======== MATERIAL PROVIDED ========
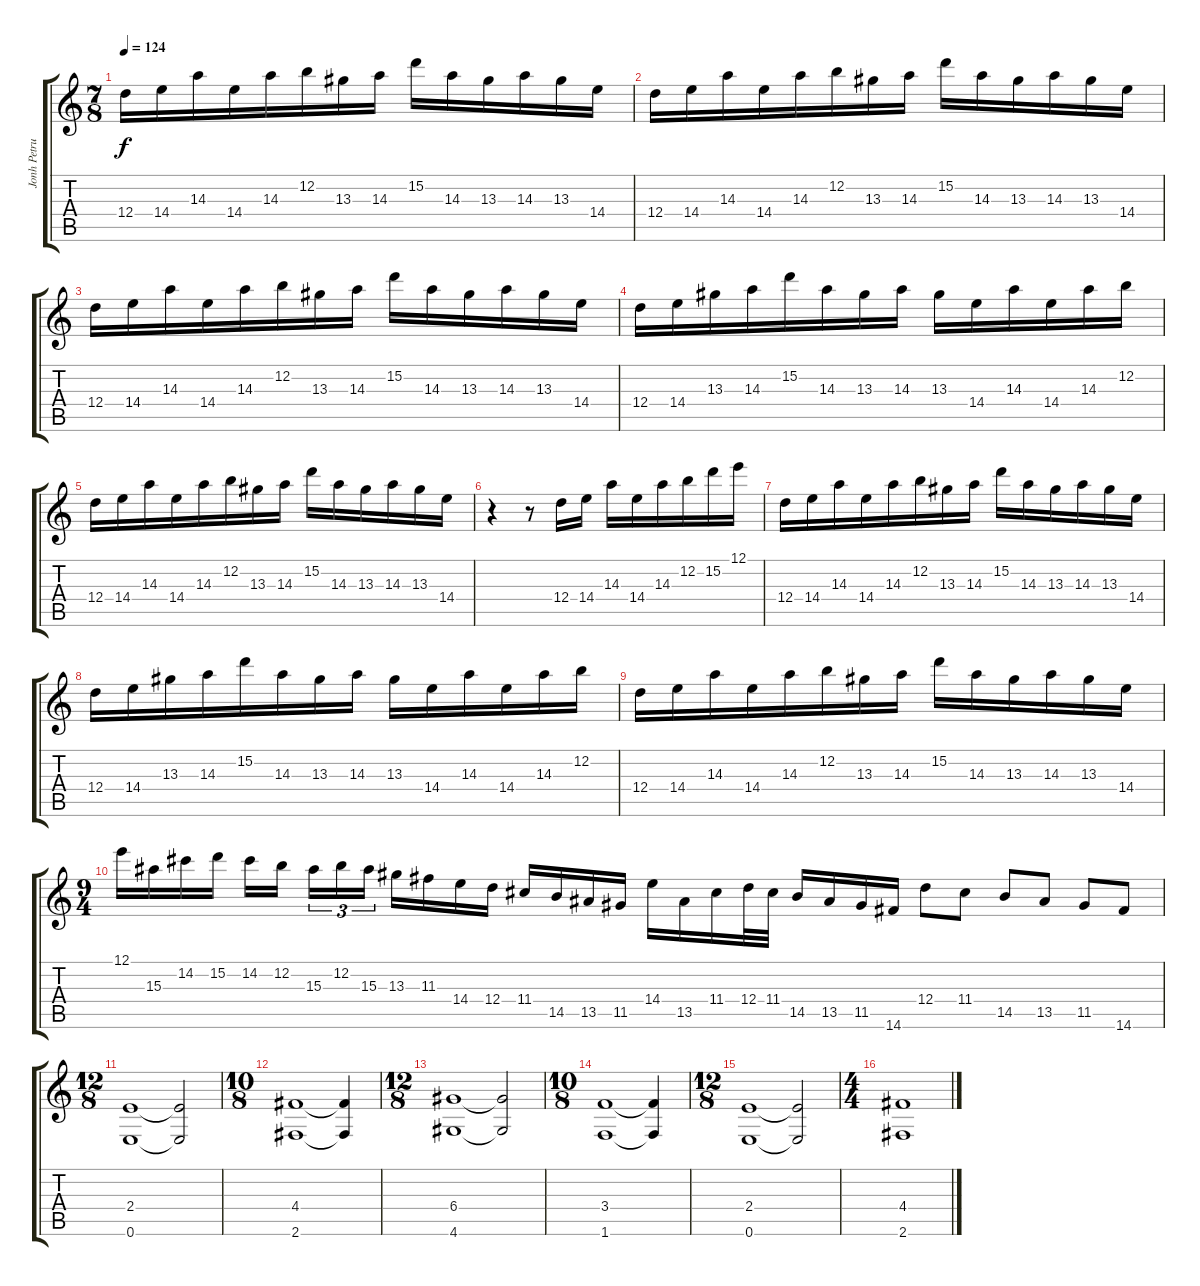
\track ("Jonh Petrucci - Guitar 4" "Jonh Petru") {instrument distortionguitar}
\staff {score tabs}
\tuning (E4 B3 G3 D3 A2 E2) {hide}
\ts (7 8)
\tempo 124
\clef g2
\ks c
12.4.16{dy f} 14.4.16 14.3.16 14.4.16 14.3.16 12.2.16 13.3.16 14.3.16 15.2.16 14.3.16 13.3.16 14.3.16 13.3.16 14.4.16 |
12.4.16 14.4.16 14.3.16 14.4.16 14.3.16 12.2.16 13.3.16 14.3.16 15.2.16 14.3.16 13.3.16 14.3.16 13.3.16 14.4.16 |
12.4.16 14.4.16 14.3.16 14.4.16 14.3.16 12.2.16 13.3.16 14.3.16 15.2.16 14.3.16 13.3.16 14.3.16 13.3.16 14.4.16 |
12.4.16 14.4.16 13.3.16 14.3.16 15.2.16 14.3.16 13.3.16 14.3.16 13.3.16 14.4.16 14.3.16 14.4.16 14.3.16 12.2.16 |
12.4.16 14.4.16 14.3.16 14.4.16 14.3.16 12.2.16 13.3.16 14.3.16 15.2.16 14.3.16 13.3.16 14.3.16 13.3.16 14.4.16 |
r.4 r.8 12.4.16 14.4.16 14.3.16 14.4.16 14.3.16 12.2.16 15.2.16 12.1.16 |
12.4.16 14.4.16 14.3.16 14.4.16 14.3.16 12.2.16 13.3.16 14.3.16 15.2.16 14.3.16 13.3.16 14.3.16 13.3.16 14.4.16 |
12.4.16 14.4.16 13.3.16 14.3.16 15.2.16 14.3.16 13.3.16 14.3.16 13.3.16 14.4.16 14.3.16 14.4.16 14.3.16 12.2.16 |
12.4.16 14.4.16 14.3.16 14.4.16 14.3.16 12.2.16 13.3.16 14.3.16 15.2.16 14.3.16 13.3.16 14.3.16 13.3.16 14.4.16 |
\ts (9 4)
12.1.16 15.3.16 14.2.16 15.2.16 14.2.16 12.2.16{beam splitsecondary} 15.3.16{tu (3 2)} 12.2.16{tu (3 2)} 15.3.16{tu (3 2) beam splitsecondary} 13.3.16 11.3.16 14.4.16 12.4.16 11.4.16 14.5.16 13.5.16 11.5.16 14.4.16 13.5.16 11.4.16 12.4.32 11.4.32 14.5.16 13.5.16 11.5.16 14.6.16 12.4.8 11.4.8 14.5.8 13.5.8 11.5.8 14.6.8 |
\ts (12 8)
(2.4 0.6).1 (2.4{t} 0.6{t}).2 |
\ts (10 8)
(4.4 2.6).1 (4.4{t} 2.6{t}).4 |
\ts (12 8)
(6.4 4.6).1 (6.4{t} 4.6{t}).2 |
\ts (10 8)
(3.4 1.6).1 (3.4{t} 1.6{t}).4 |
\ts (12 8)
(2.4 0.6).1 (2.4{t} 0.6{t}).2 |
\ts (4 4)
(4.4 2.6).1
========
*REQUIREMENTS*: Reproduce every line of the records above verbatim, omitting the pictures.

*TASK RESPONSE*:
\track ("Jonh Petrucci - Guitar 4" "Jonh Petru") {instrument distortionguitar}
\staff {score tabs}
\tuning (E4 B3 G3 D3 A2 E2) {hide}
\ts (7 8)
\tempo 124
\clef g2
\ks c
12.4.16{dy f} 14.4.16 14.3.16 14.4.16 14.3.16 12.2.16 13.3.16 14.3.16 15.2.16 14.3.16 13.3.16 14.3.16 13.3.16 14.4.16 |
12.4.16 14.4.16 14.3.16 14.4.16 14.3.16 12.2.16 13.3.16 14.3.16 15.2.16 14.3.16 13.3.16 14.3.16 13.3.16 14.4.16 |
12.4.16 14.4.16 14.3.16 14.4.16 14.3.16 12.2.16 13.3.16 14.3.16 15.2.16 14.3.16 13.3.16 14.3.16 13.3.16 14.4.16 |
12.4.16 14.4.16 13.3.16 14.3.16 15.2.16 14.3.16 13.3.16 14.3.16 13.3.16 14.4.16 14.3.16 14.4.16 14.3.16 12.2.16 |
12.4.16 14.4.16 14.3.16 14.4.16 14.3.16 12.2.16 13.3.16 14.3.16 15.2.16 14.3.16 13.3.16 14.3.16 13.3.16 14.4.16 |
r.4 r.8 12.4.16 14.4.16 14.3.16 14.4.16 14.3.16 12.2.16 15.2.16 12.1.16 |
12.4.16 14.4.16 14.3.16 14.4.16 14.3.16 12.2.16 13.3.16 14.3.16 15.2.16 14.3.16 13.3.16 14.3.16 13.3.16 14.4.16 |
12.4.16 14.4.16 13.3.16 14.3.16 15.2.16 14.3.16 13.3.16 14.3.16 13.3.16 14.4.16 14.3.16 14.4.16 14.3.16 12.2.16 |
12.4.16 14.4.16 14.3.16 14.4.16 14.3.16 12.2.16 13.3.16 14.3.16 15.2.16 14.3.16 13.3.16 14.3.16 13.3.16 14.4.16 |
\ts (9 4)
12.1.16 15.3.16 14.2.16 15.2.16 14.2.16 12.2.16{beam splitsecondary} 15.3.16{tu (3 2)} 12.2.16{tu (3 2)} 15.3.16{tu (3 2) beam splitsecondary} 13.3.16 11.3.16 14.4.16 12.4.16 11.4.16 14.5.16 13.5.16 11.5.16 14.4.16 13.5.16 11.4.16 12.4.32 11.4.32 14.5.16 13.5.16 11.5.16 14.6.16 12.4.8 11.4.8 14.5.8 13.5.8 11.5.8 14.6.8 |
\ts (12 8)
(2.4 0.6).1 (2.4{t} 0.6{t}).2 |
\ts (10 8)
(4.4 2.6).1 (4.4{t} 2.6{t}).4 |
\ts (12 8)
(6.4 4.6).1 (6.4{t} 4.6{t}).2 |
\ts (10 8)
(3.4 1.6).1 (3.4{t} 1.6{t}).4 |
\ts (12 8)
(2.4 0.6).1 (2.4{t} 0.6{t}).2 |
\ts (4 4)
(4.4 2.6).1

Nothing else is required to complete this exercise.